Stan Hu requested to merge sh-support-oauth2 into master

Google and Microsoft will stop support basic authentication for IMAP sometime in 2021, which will cause MailRoom to stop functioning when this happens.

This merge request adds support for the XOAUTH2 protocol, which uses the OAuth2 protocol to retrieve a temporary access token that can be used to read emails. More details here:

  1. https://developers.google.com/gmail/imap/xoauth2-protocol
  2. https://docs.microsoft.com/en-us/exchange/client-developer/legacy-protocols/how-to-authenticate-an-imap-pop-smtp-application-by-using-oauth

This merge request requires a manual registration step for a user to login and grant authorization. Once the user approves, a temporary access_token is used to read the IMAP mailbox. A long-lasting refresh_token is used to refresh the token periodically. These credentials are stored in a token file specified by the admin.

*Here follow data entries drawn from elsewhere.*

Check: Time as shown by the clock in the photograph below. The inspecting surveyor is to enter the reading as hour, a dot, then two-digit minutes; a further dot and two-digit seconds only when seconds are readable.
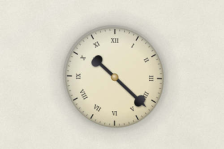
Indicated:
10.22
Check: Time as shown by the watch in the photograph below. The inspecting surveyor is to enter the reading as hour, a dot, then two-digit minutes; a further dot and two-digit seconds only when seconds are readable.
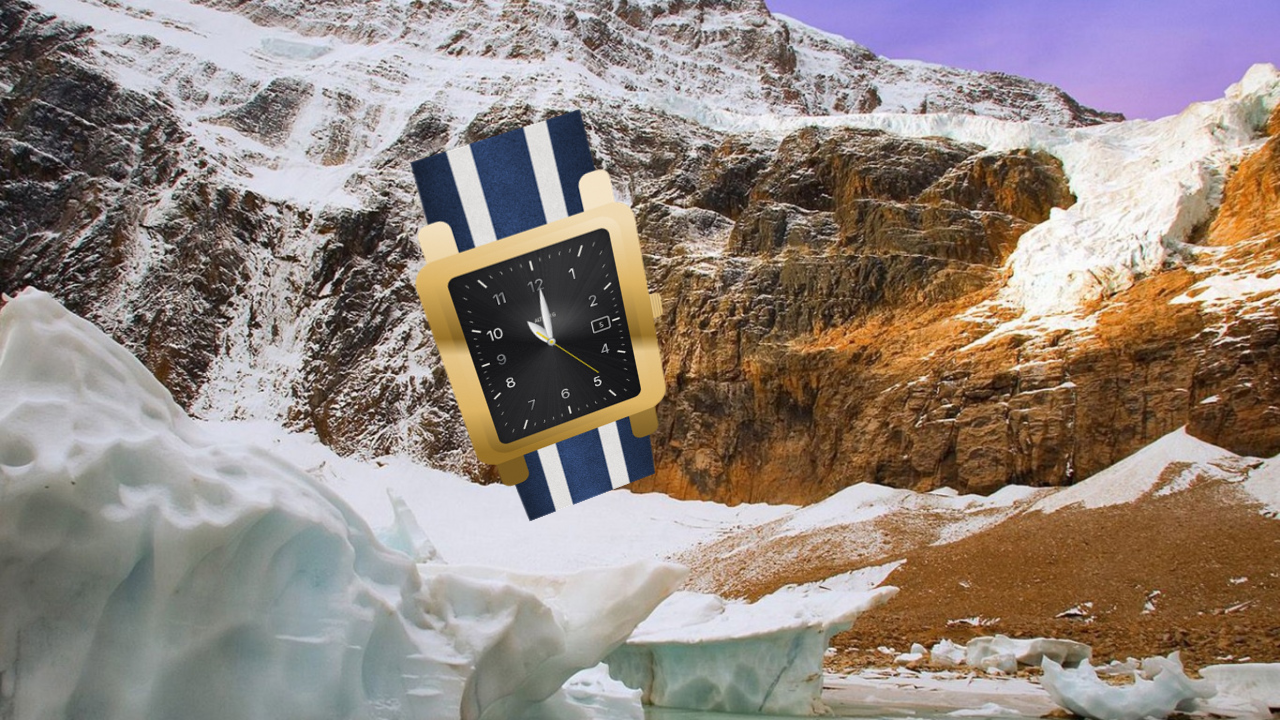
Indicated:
11.00.24
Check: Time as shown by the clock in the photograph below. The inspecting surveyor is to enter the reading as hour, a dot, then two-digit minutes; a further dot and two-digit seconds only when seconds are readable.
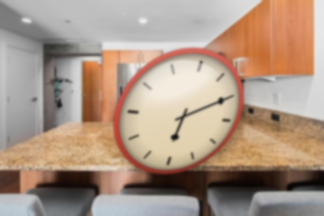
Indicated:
6.10
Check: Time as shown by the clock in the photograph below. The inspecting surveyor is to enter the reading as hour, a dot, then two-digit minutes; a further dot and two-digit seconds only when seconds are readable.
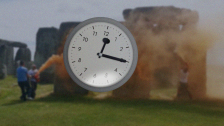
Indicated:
12.15
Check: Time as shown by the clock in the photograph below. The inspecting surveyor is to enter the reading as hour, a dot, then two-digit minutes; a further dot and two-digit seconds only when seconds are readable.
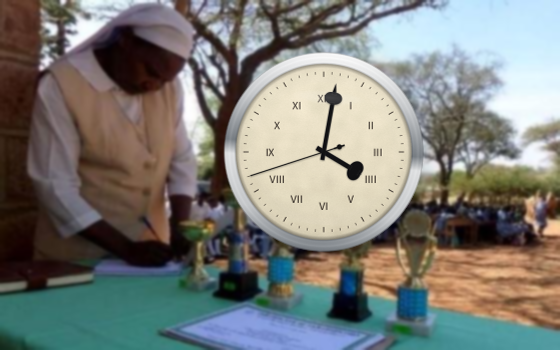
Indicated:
4.01.42
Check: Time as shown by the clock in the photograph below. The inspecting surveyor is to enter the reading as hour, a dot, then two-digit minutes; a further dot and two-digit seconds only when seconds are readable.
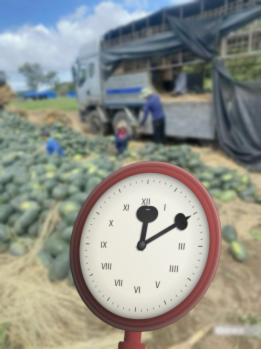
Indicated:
12.10
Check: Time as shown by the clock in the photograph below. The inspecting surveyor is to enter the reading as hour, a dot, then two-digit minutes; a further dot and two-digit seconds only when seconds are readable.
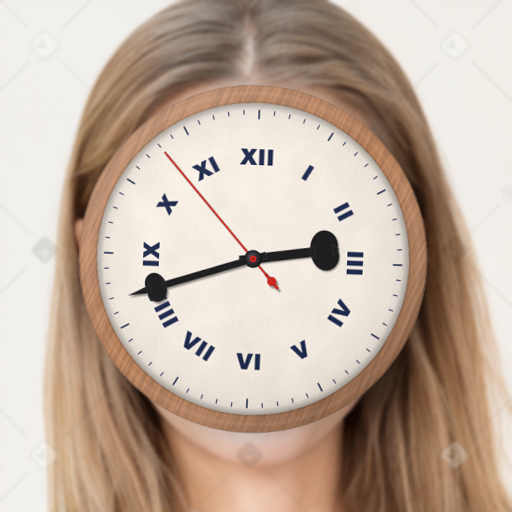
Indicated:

Note that service accounts are not used here because they require overly permissive permissions. A service account needs to be able to read any account in the Google Apps or Active Directory domain.

For Gmail, the registration process is a bit nicer than the Microsoft registration, since Gmail provides a scope that tells the browser to show a page where the user can cut and paste an OAuth2 authorization code.

Microsoft does not appear to offer this feature, so a user is asked to paste the full redirected URI that should have resulted in a 404 in the brower. MailRoom parses this URI for the query parameter code.

Relates to gitlab-org/gitlab#214900 (closed)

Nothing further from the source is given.